Our family are still people, and although we were born and raised with them, it doesn’t give them an automatic treat-me-like-shit card because I’m your family and you have to love me anyway. I am actually directing this post about my dad.
So he gave birth to me, raised me, fed me, sheltered me, educated me, did a whole lot of shit for me. But does that give him the excuse to disrespect me? I am a human being, just like he is a human being, and respect should be something that is gained, but something you take just because you are my father.
If you do not respect me, why do you expect me to respect you?
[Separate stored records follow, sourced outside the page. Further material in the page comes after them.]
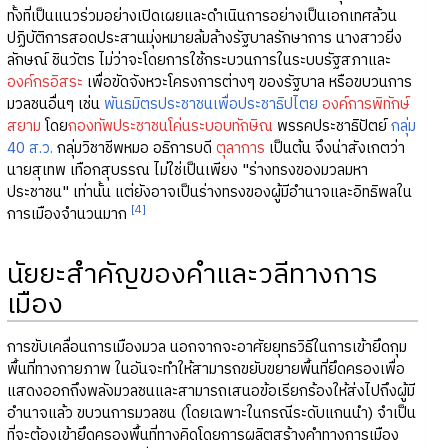
ทั้งที่เป็นแนวร่วมอย่างเปิดเผยและดำเนินการอย่างเป็นเอกเทศล้วน
ปฏิบัติการสอดประสานมุ่งหมายล้มล้างรัฐบาลรักษาการ นางสาวยิ่ง
ลักษณ์ ชินวัตร ไม่ว่าจะโดยการใช้กระบวนการในระบบรัฐสภาและ
องค์กรอิสระ
เพื่อขัดจังหวะโครงการต่างๆ ของรัฐบาล หรือขบวนการ
มวลชนอื่นๆ เช่น
พันธมิตรประชาชนเพื่อประชาธิปไตย
องค์การพิทักษ์
สยาม
โดย
กองทัพประชาชนโค่นระบอบทักษิณ
พรรคประชาธิปัตย์
กลุ่ม
40 ส.ว.
กลุ่มวิชาชีพหมอ อธิการบดี
ตุลาการ
เป็นต้น จึงน่าสังเกตว่า
นายสุเทพ เทือกสุบรรณ ไม่ใช่เป็นเพียง "ร่างทรงของมวลมหา
ประชาชน" เท่านั้น แต่ยังอาจเป็นร่างทรงของผู้มีอำนาจและอิทธิพลใน
[4]
การเมืองจำนวนมาก
นัยยะสำคัญของคำและวลีทางการ
เมือง
การขับเคลื่อนการเมืองมวล นอกจากจะอาศัยยุทธวิธีในการเข้ายึดกุม
พื้นที่ทางกายภาพ ในอันจะทำให้สามารถขยับขยายพื้นที่ยึดครองเพื่อ
แสดงออกถึงพลังมวลชนและสามารถเสนอข้อเรียกร้องให้ส่งไปถึงผู้มี
อำนาจแล้ว ขบวนการมวลชน (โดยเฉพาะในกรณีระดับแกนนำ) จำเป็น
ที่จะต้องเข้ายึดครองพื้นที่ทางคิดโดยการผลิตสร้างคำทางการเมือง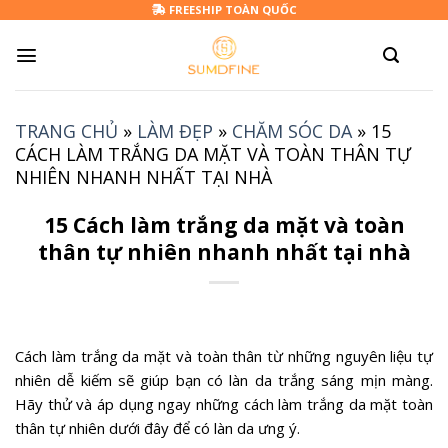
Skip
FREESHIP TOÀN QUỐC
to
content
TRANG CHỦ
»
LÀM ĐẸP
»
CHĂM SÓC DA
»
15
CÁCH LÀM TRẮNG DA MẶT VÀ TOÀN THÂN TỰ
NHIÊN NHANH NHẤT TẠI NHÀ
15 Cách làm trắng da mặt và toàn
thân tự nhiên nhanh nhất tại nhà
Cách làm trắng da mặt và toàn thân từ những nguyên liệu tự
nhiên dễ kiếm sẽ giúp bạn có làn da trắng sáng mịn màng.
Hãy thử và áp dụng ngay những cách làm trắng da mặt toàn
thân tự nhiên dưới đây để có làn da ưng ý.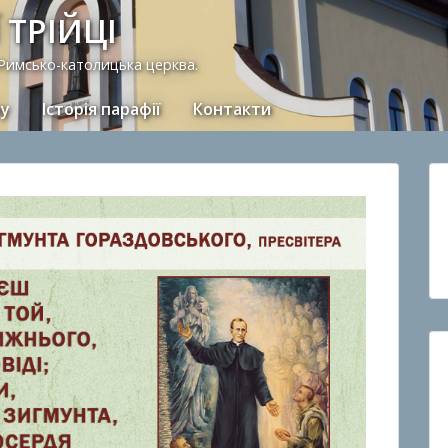
 ТРІЙЦІ
 Римсько-католицька церква.
ну
Історія парафії
Контакти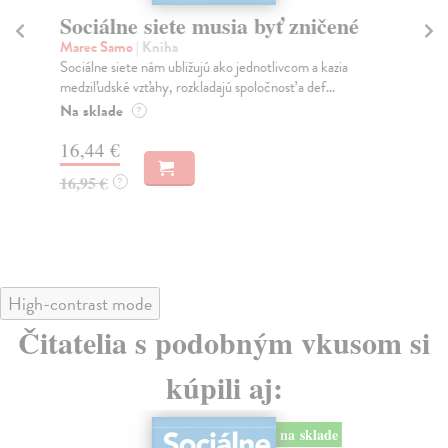
Sociálne siete musia byť zničené
S
K
Marec Samo
| Kniha
Sociálne siete nám ubližujú ako jednotlivcom a kazia
Mik
medziľudské vzťahy, rozkladajú spoločnosť a def...
Mon
o k
Na sklade
?
Na
16,44 €
23
16,95 €
?
24
High-contrast mode
Čitatelia s podobným vkusom si
kúpili aj:
na sklade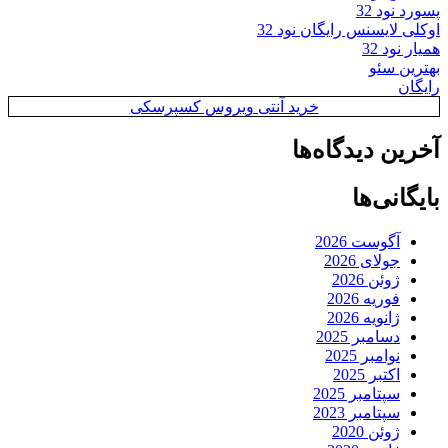
پسورد نود 32
اوکلی لایسنس رایگان نود 32
همیار نود 32
بهترین سئو
رایگان
خرید آنتی ویروس کسپرسکی
آخرین دیدگاه‌ها
بایگانی‌ها
آگوست 2026
جولای 2026
ژوئن 2026
فوریه 2026
ژانویه 2026
دسامبر 2025
نوامبر 2025
اکتبر 2025
سپتامبر 2025
سپتامبر 2023
ژوئن 2020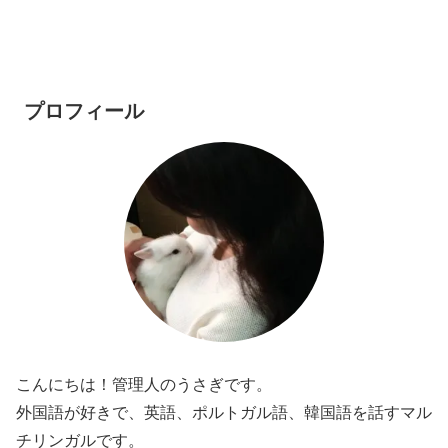
プロフィール
こんにちは！管理人のうさぎです。
外国語が好きで、英語、ポルトガル語、韓国語を話すマル
チリンガルです。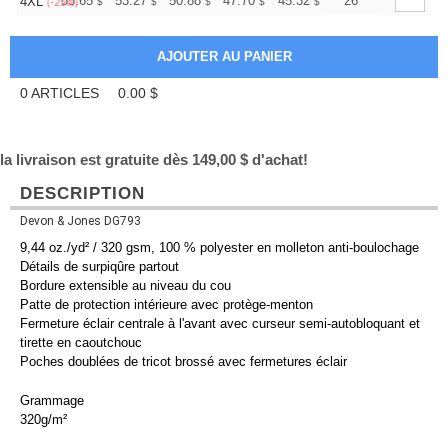
+
55.65
53.27
50.88
47.70
45.32
44.52
26
4XL
$
$
$
$
$
$
(-25%)
0
ARTICLES
0.00
$
la livraison est gratuite dès 149,00 $ d'achat!
DESCRIPTION
Devon & Jones DG793
9,44 oz./yd² / 320 gsm, 100 % polyester en molleton anti-boulochage
Détails de surpiqûre partout
Bordure extensible au niveau du cou
Patte de protection intérieure avec protège-menton
Fermeture éclair centrale à l'avant avec curseur semi-autobloquant et
tirette en caoutchouc
Poches doublées de tricot brossé avec fermetures éclair
Grammage
320g/m²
Respect is something you always bring up when you yell at me, and I sit there and take in every thing you say, because fighting back would be pointless, and a waste of my energy for either way, you will always think you are right, because you are my father. You will always think what I have to say is ‘talking back’ and ‘disrespectful to you’, because you are my father. You will always think you get to treat me like your door mat, because you are my father. You always always always talk about respect but have no idea what that word even means.
It frustrates me, when you order me around, because you think that you can, because you are my father. You think that being who you are, you are allowed to get away with everything, and it’s not just me, you treat everybody like that. My sister, my brother, your wife. You expect us to tend to your every need, while you sit on your throne and sip on your red wine, as your minions do the work for you.
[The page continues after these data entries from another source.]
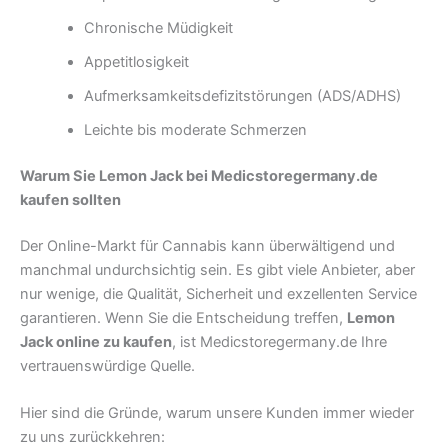
Chronische Müdigkeit
Appetitlosigkeit
Aufmerksamkeitsdefizitstörungen (ADS/ADHS)
Leichte bis moderate Schmerzen
Warum Sie Lemon Jack bei Medicstoregermany.de
kaufen sollten
Der Online-Markt für Cannabis kann überwältigend und
manchmal undurchsichtig sein. Es gibt viele Anbieter, aber
nur wenige, die Qualität, Sicherheit und exzellenten Service
garantieren. Wenn Sie die Entscheidung treffen,
Lemon
Jack online zu kaufen
, ist Medicstoregermany.de Ihre
vertrauenswürdige Quelle.
Hier sind die Gründe, warum unsere Kunden immer wieder
zu uns zurückkehren: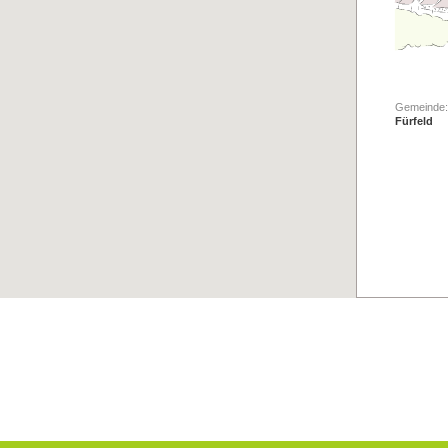
Gemeinde:
Fürfeld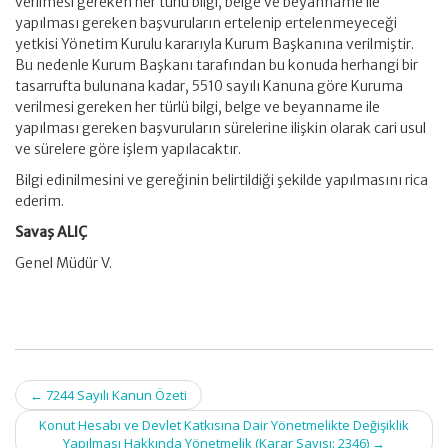
verilmesi gereken her türlü bilgi, belge ve beyanname ile
yapılması gereken başvuruların ertelenip ertelenmeyeceği
yetkisi Yönetim Kurulu kararıyla Kurum Başkanına verilmiştir.
Bu nedenle Kurum Başkanı tarafından bu konuda herhangi bir
tasarrufta bulunana kadar, 5510 sayılı Kanuna göre Kuruma
verilmesi gereken her türlü bilgi, belge ve beyanname ile
yapılması gereken başvuruların sürelerine ilişkin olarak cari usul
ve sürelere göre işlem yapılacaktır.
Bilgi edinilmesini ve gereğinin belirtildiği şekilde yapılmasını rica
ederim.
Savaş ALIÇ
Genel Müdür V.
Post
←
7244 Sayılı Kanun Özeti
navigation
Konut Hesabı ve Devlet Katkısına Dair Yönetmelikte Değişiklik
Yapılması Hakkında Yönetmelik (Karar Sayısı: 2346)
→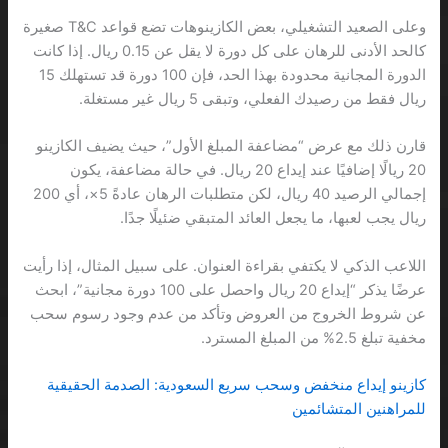
وعلى الصعيد التشغيلي، بعض الكازينوهات تضع قواعد T&C صغيرة
كالحد الأدنى للرهان على كل دورة لا يقل عن 0.15 ريال. إذا كانت
الدورة المجانية محدودة بهذا الحد، فإن 100 دورة قد تستهلك 15
ريال فقط من رصيدك الفعلي، وتبقى 5 ريال غير مستغلة.
قارن ذلك مع عرض “مضاعفة المبلغ الأول”، حيث يضيف الكازينو
20 ريالًا إضافيًا عند إيداع 20 ريال. في حالة مضاعفة، يكون
إجمالي الرصيد 40 ريال، لكن متطلبات الرهان عادةً 5×، أي 200
ريال يجب لعبها، ما يجعل العائد المتبقي ضئيلًا جدًا.
اللاعب الذكي لا يكتفي بقراءة العنوان. على سبيل المثال، إذا رأيت
عرضًا يذكر “إيداع 20 ريال واحصل على 100 دورة مجانية”، ابحث
عن شروط الخروج من العروض وتأكد من عدم وجود رسوم سحب
مخفية تبلغ 2.5% من المبلغ المسترد.
كازينو إيداع منخفض وسحب سريع السعودية: الصدمة الحقيقية
للمراهنين المتشائمين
Nothing is ever good enough for you. You always find something to criticise, whether that be because I left a tissue on the counter and didn’t pick up after myself. Or I forgot to empty to rubbish bin, or I forgot to put a new plastic bag in the rubbish bin. Or I left my shoes outside, or I didn’t shut the blinds, or I forgot to press the start button on the dish washer, or I didn’t empty it out when I had been home all day, or I didn’t make eye contact with you while you were ordering me to do something. There is always something that you need to pick on, and you turn that one little thing, into something horrendously BIG.
1. You never pick up after yourself.
2. You never do empty the rubbish because you make other people do it for you.
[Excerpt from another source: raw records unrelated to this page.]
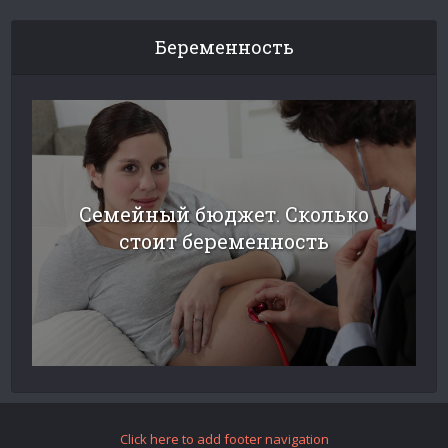
Беременность
Семейный бюджет. Сколько
стоит беременность
Click here to add footer navigation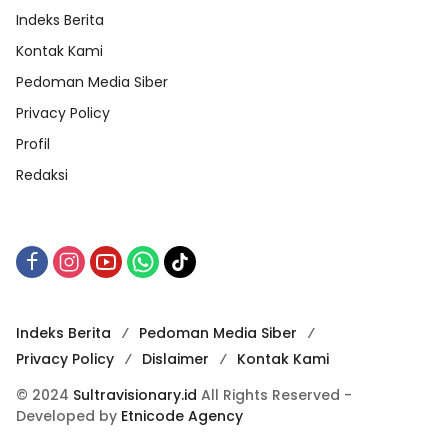
Indeks Berita
Kontak Kami
Pedoman Media Siber
Privacy Policy
Profil
Redaksi
Indeks Berita
Pedoman Media Siber
Privacy Policy
Dislaimer
Kontak Kami
© 2024
Sultravisionary.id
All Rights Reserved -
Developed by
Etnicode Agency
3. You always leave your shoes outside.
4. I’m always in my room, and I don’t go downstairs unless I need to eat.
5. Not every body is perfect, I do forget things.
6. You never empty the dishwasher when you’ve been home all day either.
7. You don’t look at me when I talk to you, or you would have seen me nod at you today to answer ‘yes’ to that question you asked. Instead, you yelled at me by saying I ignore you.
If you aren’t happy with the way things are done, do it yourself.
Get off your lazy ass, stop ordering people around, and actually do something for yourself.
And if you want meto respect you, act like you want my respect, and you deserve my respect. Don’t try and threaten me, saying this is the last time you are going to drop it, for me not respecting you because it’s not a threat. Do you really think you saying these things will make me want to respect you?
No. It will just make me liking you, less and less and less until in the end, I will be consumed with hate for you. And hate it a very strong word.